Resource requirement strings

Most LSF commands accept a -R res_req argument to specify resource requirements. A resource requirement string describes the resources that a job needs. The exact behavior depends on the command. LSF uses resource requirements to select hosts for remote execution and job execution. Resource requirement strings can be simple (applying to the entire job) or compound (applying to the specified number of slots).

For example, specifying a resource requirement for the lsload command displays the load levels for all hosts that have the requested resources. Specifying resource requirements for the lsrun command causes LSF to select the best host out of the set of hosts that have the requested resources.

Resource requirement string sections

The section names for resource requirement strings are select, order, rusage, span, same, cu, and affinity. Sections that do not apply for a command are ignored.

A selection section (select). The selection section specifies the criteria for selecting hosts from the system.
An ordering section (order). The ordering section indicates how the hosts that meet the selection criteria is sorted.
A resource usage section (rusage). The resource usage section specifies the expected resource consumption of the task.
A job spanning section (span). The job spanning section indicates whether a parallel batch job can span across multiple hosts.
A same resource section (same). The same section indicates that all processes of a parallel job must run on the same type of host.
A compute unit resource section (cu). The cu section specifies how a job is placed compared to the underlying network architecture.
An affinity resource section (affinity). The affinity section specifies how a job is be placed compared to CPU and memory affinity on NUMA hosts.

Which sections apply

Depending on the command, one or more of the resource requirement string sections might apply.

The bsub command uses all sections.
The brsvadd command uses the information in the select and same sections to select an appropriate host for an advance reservation.
The lshosts command selects hosts, but does not order them.
The lsload command selects and orders hosts.
The lsloadadj command uses the rusage section to determine how the load information is adjusted on a host.
The lsplace command uses the information in the select, order, and rusage sections to select an appropriate host for a task.

Simple syntax

select[selection_string] order[order_string] rusage[usage_string [, usage_string]
[|| usage_string] ...] span[span_string] same[same_string] cu[cu_string] affinity[affinity_string]

With the bsub and bmod commands, and only with these commands, you can specify multiple -R order, same, rusage, and select sections. The bmod command does not support the use of the || operator.

§ Given entries
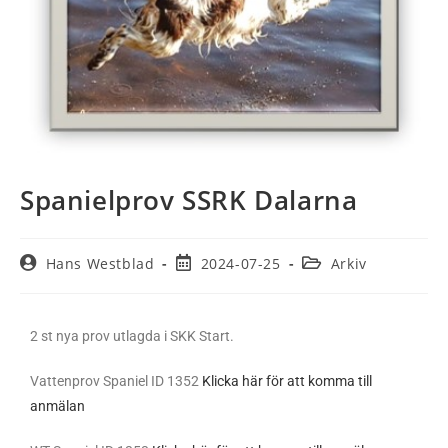
Spanielprov SSRK Dalarna
Hans Westblad
2024-07-25
Arkiv
2 st nya prov utlagda i SKK Start.
Vattenprov Spaniel ID 1352
Klicka här för att komma till
anmälan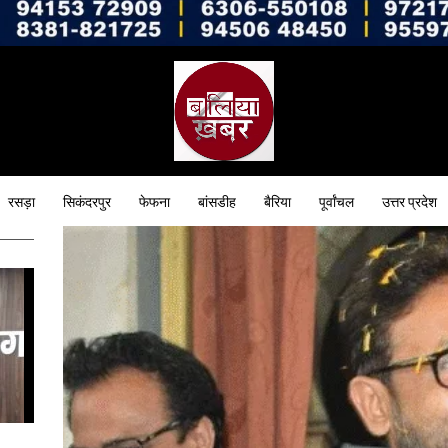
रसड़ा
सिकंदरपुर
फेफना
बांसडीह
बैरिया
पूर्वांचल
उत्तर प्रदेश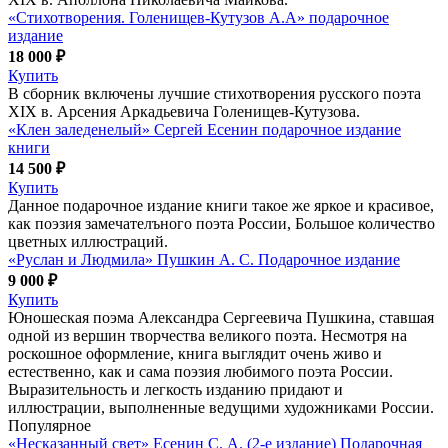
«Стихотворения. Голенищев-Кутузов А.А» подарочное
издание
18 000 ₽
Купить
В сборник включены лучшие стихотворения русского поэта
XIX в. Арсения Аркадьевича Голенищев-Кутузова.
«Клен заледенелый» Сергей Есенин подарочное издание
книги
14 500 ₽
Купить
Данное подарочное издание книги такое же яркое и красивое,
как поэзия замечателъного поэта России, Большое количество
цветных иллюстраций.
«Руслан и Людмила» Пушкин А. С. Подарочное издание
9 000 ₽
Купить
Юношеская поэма Александра Сергеевича Пушкина, ставшая
одной из вершин творчества великого поэта. Несмотря на
роскошное оформление, книга выглядит очень живо и
естественно, как и сама поэзия любимого поэта России.
Выразительность и легкость изданию придают и
иллюстрации, выполненные ведущими художниками России.
Популярное
«Несказанный свет» Есенин С. А. (2-е издание) Подарочная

§ Activities
1. Answer these questions using the LSF resource requirement strings text.
(a) Which command uses all sections of a resource requirement string?
(b) Which two sections does the brsvadd command use to select a host for an advance reservation?
(c) Which command does not support the || operator?
2. Output the part of the LSF resource requirement strings text starting with "An ordering section" and going on through "type of host.".
3. Write the next part of the LSF resource requirement strings text, picking up after its last sentence.

§ Responses per task
1.
(a) The bsub command.
(b) The select and same sections.
(c) The bmod command.

2.
An ordering section (order). The ordering section indicates how the hosts that meet the selection criteria is sorted.
A resource usage section (rusage). The resource usage section specifies the expected resource consumption of the task.
A job spanning section (span). The job spanning section indicates whether a parallel batch job can span across multiple hosts.
A same resource section (same). The same section indicates that all processes of a parallel job must run on the same type of host.

3.
The section names are select, order, rusage, span, same, cu, and affinity. Sections that do not apply for a command are ignored.

The square brackets must be typed as shown for each section. A blank space must separate each resource requirement section.

You can omit the select[] section, but if you include it, the selection section must be the first string in the resource requirement string. If you do not use a section keyword (select, order, rusage, span, same, cu, and affinity), the first resource requirement string is treated as a selection string (select[selection_string]).

Each section has a different syntax.

By default, memory (mem) and swap (swp) limits in select[] and rusage[] sections are specified in MB. Use the LSF_UNIT_FOR_LIMITS parameter in the lsf.conf file to specify a larger unit for these limits.

For the bsub, bmod, and brestart commands, you can use the following units for resource requirements and limits:

KB or K (kilobytes)
MB or M (megabytes)
GB or G (gigabytes)
TB or T (terabytes)
PB or P (petabytes)
EB or E (exabytes)
ZB or Z (zettabytes)

The specified unit is converted to the appropriate value specified by the LSF_UNIT_FOR_LIMITS parameter. The converted limit values round up to a positive integer. For resource requirements, you can specify unit for mem, swp, and tmp in the select and rusage sections.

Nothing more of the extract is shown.